Growth OR Cashflow Properties?
Dilleen Property Group 2022
How To Decide?
Often people ask me, how do you decide between buying cash flow properties or growth properties? The short answer is, I would never decide between the two. I would choose both!
Although many investors say that you can’t achieve both, I am here to say that it is certainly possible with the right strategic formula.
The fundamentals of buying property come down to 3 factors: strong rental returns, strong capital growth, and buying under market value or comparable sales. Throughout building my own property portfolio, I have always stuck to these.
Unfortunately, most people believe you always have to decide between the two. However, I disagree with this.
What I’ve Done Owning Over 50 Properties
For example, I have over 50 properties, and this is exactly how I have built my property portfolio over the past decade - by focusing on both growth and cash flow. There are a lot of investors who have multiple properties and have managed to achieve both with the same strategic formula. In my opinion, you need both.
I have always bought properties for myself and clients within metro locations. Personally, I believe that all properties in metro locations will have growth over time, depending on the cycle of growth that you are investing in.
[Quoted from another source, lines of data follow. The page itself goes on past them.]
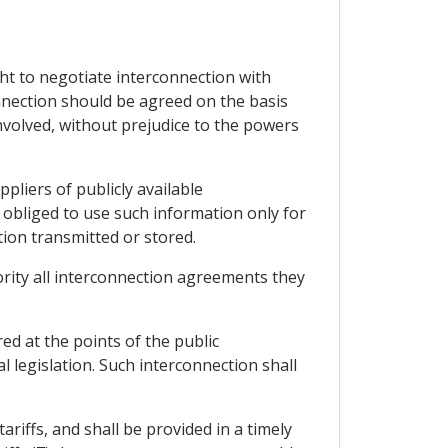
ght to negotiate interconnection with
onnection should be agreed on the basis
nvolved, without prejudice to the powers
pliers of publicly available
obliged to use such information only for
tion transmitted or stored.
hority all interconnection agreements they
ed at the points of the public
 legislation. Such interconnection shall
ariffs, and shall be provided in a timely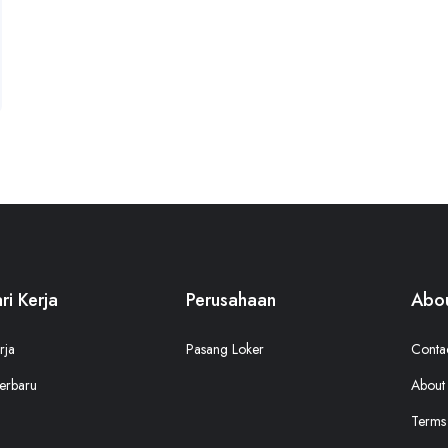
ri Kerja
Perusahaan
Abou
rja
Pasang Loker
Conta
erbaru
About
Terms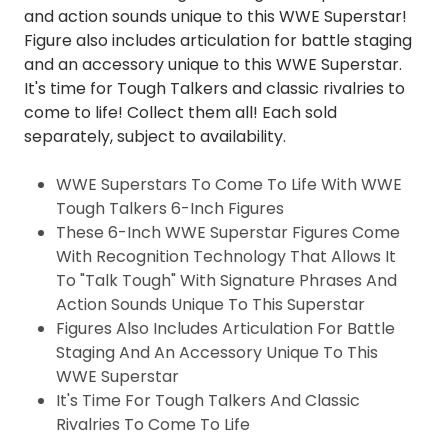
and action sounds unique to this WWE Superstar!
Figure also includes articulation for battle staging
and an accessory unique to this WWE Superstar.
It's time for Tough Talkers and classic rivalries to
come to life! Collect them all! Each sold
separately, subject to availability.
WWE Superstars To Come To Life With WWE
Tough Talkers 6-Inch Figures
These 6-Inch WWE Superstar Figures Come
With Recognition Technology That Allows It
To "Talk Tough" With Signature Phrases And
Action Sounds Unique To This Superstar
Figures Also Includes Articulation For Battle
Staging And An Accessory Unique To This
WWE Superstar
It's Time For Tough Talkers And Classic
Rivalries To Come To Life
For example, if you focus on the three major capital cities – Sydney, Melbourne and Brisbane, you can see that over the last 30 years they have had a minimum of 5% in capital growth. In saying this, some markets can vary, some going flat for 5 years before they start to push through the cycle.
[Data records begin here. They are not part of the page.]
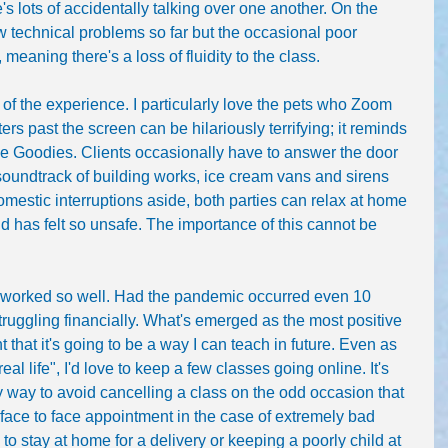
's lots of accidentally talking over one another. On the 
 technical problems so far but the occasional poor 
eaning there's a loss of fluidity to the class.
 of the experience. I particularly love the pets who Zoom 
ers past the screen can be hilariously terrifying; it reminds 
he Goodies. Clients occasionally have to answer the door 
soundtrack of building works, ice cream vans and sirens 
omestic interruptions aside, both parties can relax at home 
d has felt so unsafe. The importance of this cannot be 
s worked so well. Had the pandemic occurred even 10 
ruggling financially. What's emerged as the most positive 
nt that it's going to be a way I can teach in future. Even as 
al life", I'd love to keep a few classes going online. It's 
sy way to avoid cancelling a class on the odd occasion that 
a face to face appointment in the case of extremely bad 
to stay at home for a delivery or keeping a poorly child at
My Advice Knowing What I Know Now
My advice is to stick to capital cities first. The bulk of the properties in my portfolio are located in Brisbane, Adelaide, Sydney, the Gold Coast and more recently Perth. I always make sure to diversify my property portfolio as well.
As I have built my portfolio to a large amount, I am able to sustain properties that may have a neutral or negative cash flow. If I was in a position where I had 3-4 properties and these properties were located in Sydney and Melbourne, for my next property I would look to diversify and look at markets such as Brisbane and Adelaide that have strong rental yields between 5% - 9%.
In the current shifting market and with the rise of interest rates it can become difficult to find properties with a positive cash flow. I tend to focus on finding properties that are either slightly positive, neutral or slightly negative while focusing heavily on the below-market value aspect to serve as a buffer and source of equity.
Ultimately, don’t choose between cash flow and growth properties, because you can have both.
Disclaimer: This is not intended as legal, financial, or investment advice and should not be construed or relied on as such. Before making any commitment of a legal or financial nature, you should seek advice from a qualified and registered legal practitioner or financial or investment adviser.